Edit the text of every item so that "EDITOR" becomes "REDAKTUR", leaving everything else unchanged.

Records shown:
========================

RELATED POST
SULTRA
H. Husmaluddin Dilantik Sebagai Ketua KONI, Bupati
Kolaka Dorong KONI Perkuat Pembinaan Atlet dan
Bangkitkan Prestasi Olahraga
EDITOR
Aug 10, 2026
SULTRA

========================

Solution to this task:
RELATED POST
SULTRA
H. Husmaluddin Dilantik Sebagai Ketua KONI, Bupati
Kolaka Dorong KONI Perkuat Pembinaan Atlet dan
Bangkitkan Prestasi Olahraga
REDAKTUR
Aug 10, 2026
SULTRA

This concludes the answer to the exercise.